I do it because I never really grew up. I've been living the "responsible" life for too long, and need a creative outlet to be sane. 

Plus, I crave community involvement. We all have our 8ft privacy fences and have no clue who our neighbors are these days. On Halloween, people let their guard down and actually visit their neighbors. I meet and visit with more people in the neighborhood than at any other time of the year. It's great.

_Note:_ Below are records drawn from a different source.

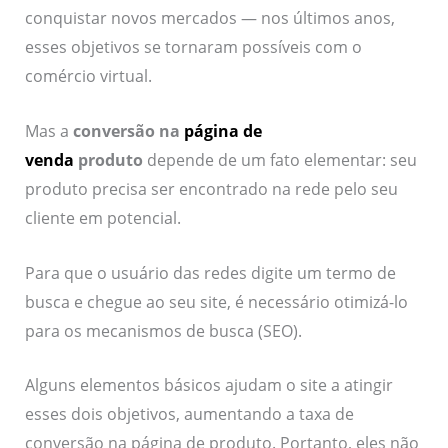
conquistar novos mercados — nos últimos anos,
esses objetivos se tornaram possíveis com o
comércio virtual.
Mas a
conversão na
página de
venda
produto
depende de um fato elementar: seu
produto precisa ser encontrado na rede pelo seu
cliente em potencial.
Para que o usuário das redes digite um termo de
busca e chegue ao seu site, é necessário otimizá-lo
para os mecanismos de busca (SEO).
Alguns elementos básicos ajudam o site a atingir
esses dois objetivos, aumentando a taxa de
conversão na página de produto. Portanto, eles não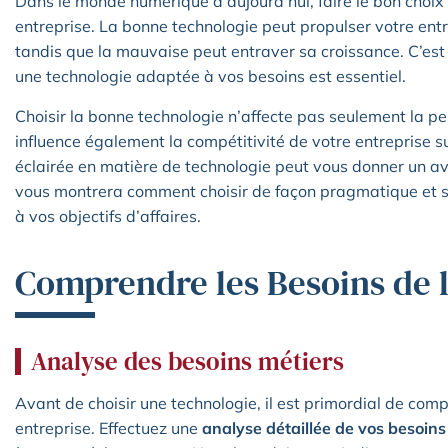
Dans le monde numérique d’aujourd’hui, faire le bon choix 
entreprise. La bonne technologie peut propulser votre en
tandis que la mauvaise peut entraver sa croissance. C’es
une technologie adaptée à vos besoins est essentiel.
Choisir la bonne technologie n’affecte pas seulement la 
influence également la compétitivité de votre entreprise su
éclairée en matière de technologie peut vous donner un av
vous montrera comment choisir de façon pragmatique et s
à vos objectifs d’affaires.
Comprendre les Besoins de l
Analyse des besoins métiers
Avant de choisir une technologie, il est primordial de com
entreprise. Effectuez une
analyse détaillée de vos besoins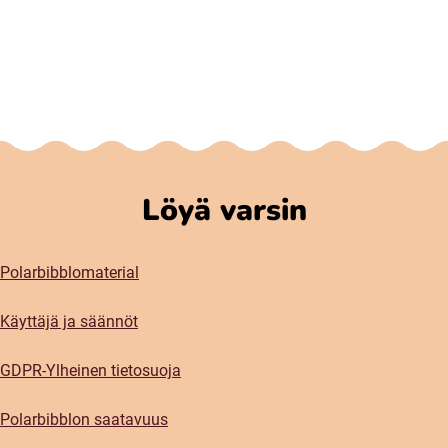
Löyä varsin
Polarbibblomaterial
Käyttäjä ja säännöt
GDPR-Ylheinen tietosuoja
Polarbibblon saatavuus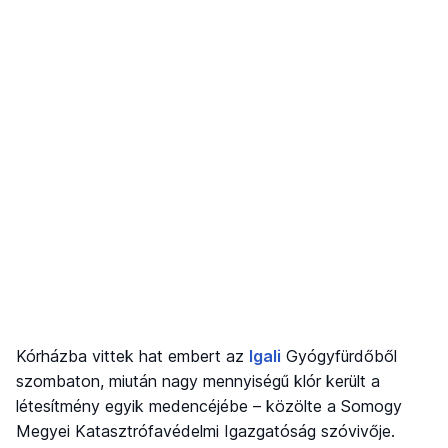
Kórházba vittek hat embert az
Igali
Gyógyfürdőből
szombaton, miután nagy mennyiségű klór került a
létesítmény egyik medencéjébe – közölte a Somogy
Megyei Katasztrófavédelmi Igazgatóság szóvivője.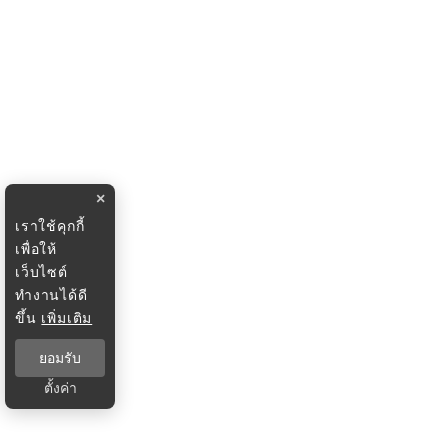
×
เราใช้คุกกี้
เพื่อให้
เว็บไซต์
ทำงานได้ดี
ขึ้น
เพิ่มเติม
ยอมรับ
ตั้งค่า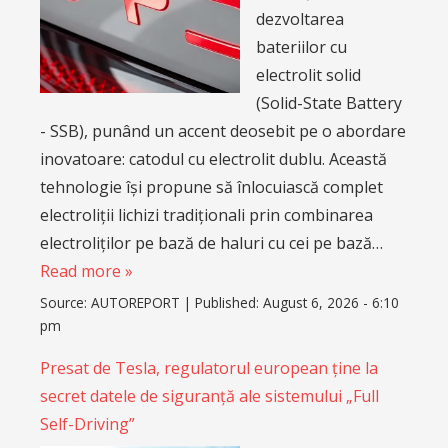
dezvoltarea
bateriilor cu
electrolit solid
(Solid-State Battery
- SSB), punând un accent deosebit pe o abordare
inovatoare: catodul cu electrolit dublu. Această
tehnologie își propune să înlocuiască complet
electroliții lichizi tradiționali prin combinarea
electroliților pe bază de haluri cu cei pe bază…
Read more »
Source:
AUTOREPORT
|
Published:
August 6, 2026 - 6:10
pm
Presat de Tesla, regulatorul european ține la
secret datele de siguranță ale sistemului „Full
Self-Driving”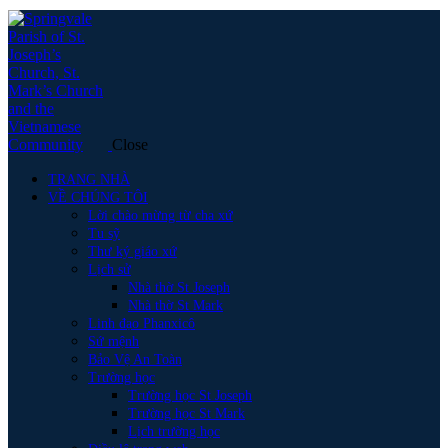
Close
TRANG NHÀ
VỀ CHÚNG TÔI
Lời chào mừng từ cha xứ
Tu sỹ
Thư ký giáo xứ
Lịch sử
Nhà thờ St Joseph
Nhà thờ St Mark
Linh đạo Phanxicô
Sứ mệnh
Bảo Vệ An Toàn
Trường học
Trường học St Joseph
Trường học St Mark
Lịch trường học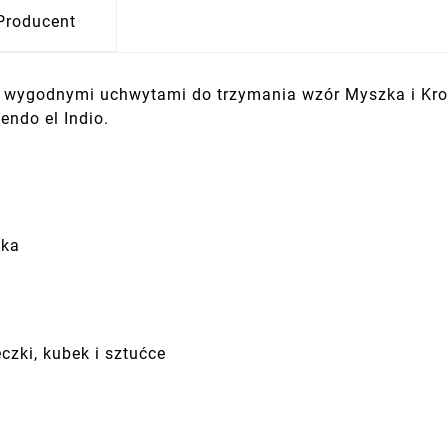
Producent
z wygodnymi uchwytami do trzymania wzór Myszka i Krop
iendo el Indio.
cka
zki, kubek i sztućce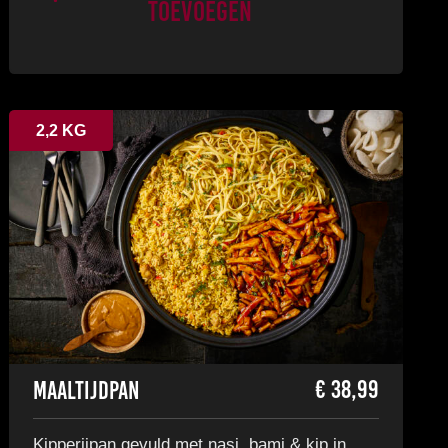
Toevoegen
2,2 KG
€
38,99
Maaltijdpan
Kipperijpan gevuld met nasi, bami & kip in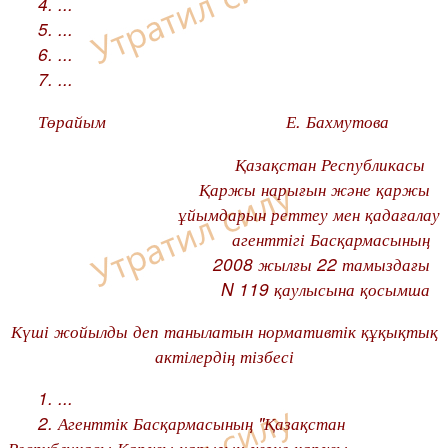
4. ...
5. ...
6. ...
7. ...
Төрайым Е. Бахмутова
Қазақстан Республикасы
Қаржы нарығын және қаржы
ұйымдарын реттеу мен қадағалау
агенттігі Басқармасының
2008 жылғы 22 тамыздағы
N 119 қаулысына қосымша
Күші жойылды деп танылатын нормативтік құқықтық
актілердің тізбесі
1. ...
2. Агенттік Басқармасының "Қазақстан
Республикасы Қаржы нарығын және қаржы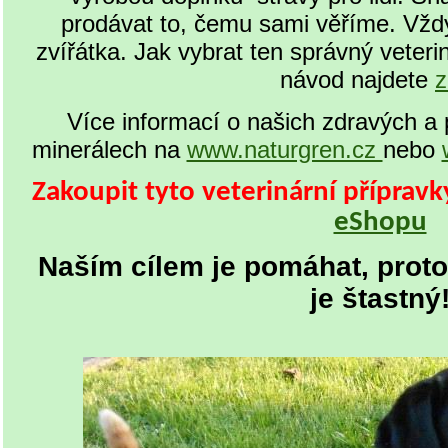
prodávat to, čemu sami věříme. Vždy t
zvířátka. Jak vybrat ten správný veterin
návod najdete
z
Více informací o našich zdravých a 
minerálech na
www.naturgren.cz
nebo
Zakoupit tyto veterinární příprav
eShopu
Naším cílem je pomáhat, proto
je štastný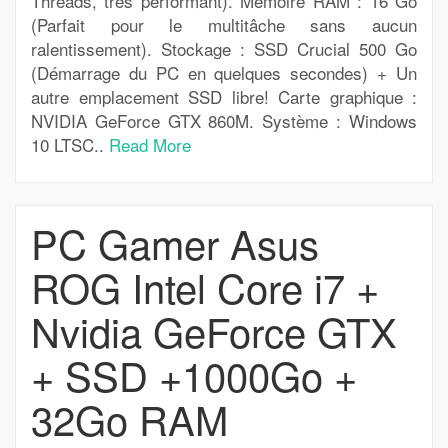
Threads, très performant). Mémoire RAM : 16 Go
(Parfait pour le multitâche sans aucun
ralentissement). Stockage : SSD Crucial 500 Go
(Démarrage du PC en quelques secondes) + Un
autre emplacement SSD libre! Carte graphique :
NVIDIA GeForce GTX 860M. Système : Windows
10 LTSC..
Read More
PC Gamer Asus
ROG Intel Core i7 +
Nvidia GeForce GTX
+ SSD +1000Go +
32Go RAM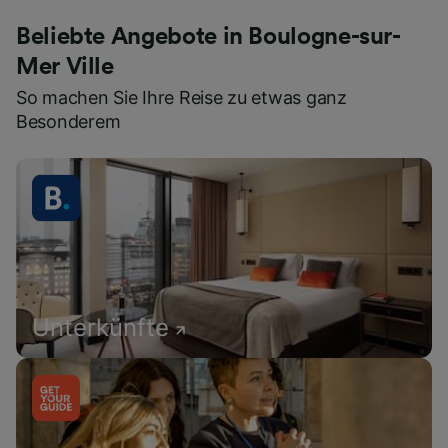
Beliebte Angebote in Boulogne-sur-
Mer Ville
So machen Sie Ihre Reise zu etwas ganz
Besonderem
Unterkünfte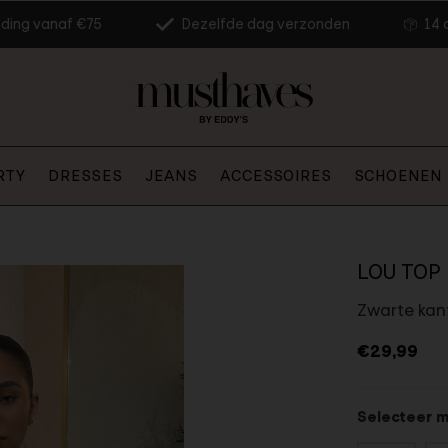
nding vanaf €75
Dezelfde dag verzonden
14 
RTY
DRESSES
JEANS
ACCESSOIRES
SCHOENEN
LOU TOP
Zwarte kan
€29,99
Selecteer 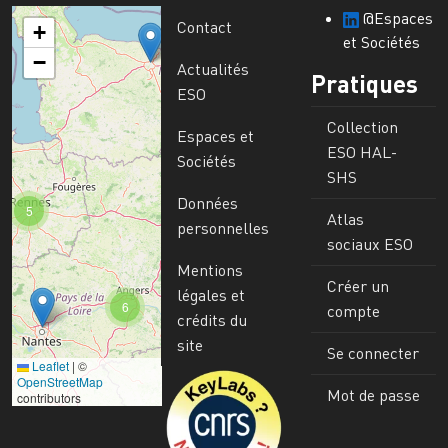
@Espaces
Contact
+
et Sociétés
−
Actualités
Pratiques
ESO
Collection
Espaces et
ESO HAL-
Sociétés
SHS
Données
5
Atlas
personnelles
sociaux ESO
Mentions
Créer un
légales et
6
compte
crédits du
site
Se connecter
Leaflet
|
©
Image
OpenStreetMap
Mot de passe
contributors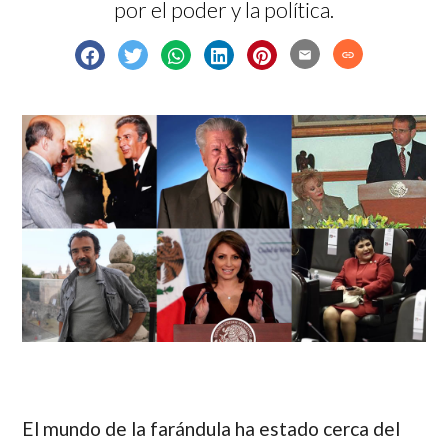
por el poder y la política.
email
link
El mundo de la farándula ha estado cerca del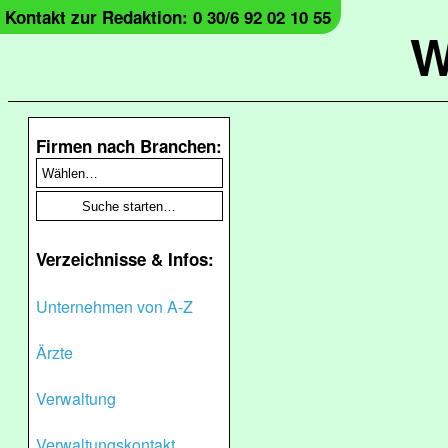
Kontakt zur Redaktion: 0 30/6 92 02 10 55
W
Firmen nach Branchen:
Verzeichnisse & Infos:
Unternehmen von A-Z
Ärzte
Verwaltung
Verwaltungskontakt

And the best part is when the kids get so excited that their joy and energy push you to do more and more and more to keep the magic happening. That's when you realize you really affected someone. You made a memory. A vivid memory they will have forever. So, 20 years from now they will be right here talking about the same thing and remembering that "one house" in the neighborhood. 

Great stuff!


----------



## jdubbya (Nov 6, 2005)

Jaybo said:


> And the best part is when the kids get so excited that their joy and energy push you to do more and more and more to keep the magic happening. That's when you realize you really affected someone. You made a memory. A vivid memory they will have forever. So, 20 years from now they will be right here talking about the same thing and remembering that "one house" in the neighborhood.
> 
> Great stuff!


^^This^^
Mrs. dubs and I have always said that some day in the future, there will be a lot of young adults with kids of their own, telling them about this one house they used to TOT at that was just awesome! Hoping our efforts inspire a new generation of haunters to keep Hallowen alive for many years to come. We have heard the comment from various visitors to our house on Halloween that they want their house to be like this someday. As last year was going to be the final year for our walkthrough haunt, we made mention of this to many of the guests. I was really touched by how many of them, who had been coming for years, were really dismayed to hear of our plans t scale back. so many of them said stuff like "you can't stop doing this! We look fiorward to coming here every year" or "this is our must stop house on Halloween. Hope you keep it going". Things like this make all the work worthwhile, and wil keep us going for a few more years. Even now, as the weather breaks and I'm out i nthe garage surrounded by cemetery fence, columns, wall panels, tombstones, pvc armatures, etc.. I start thinking ahead to this Halloween and what we'll do to make it different and fun for everyone.


----------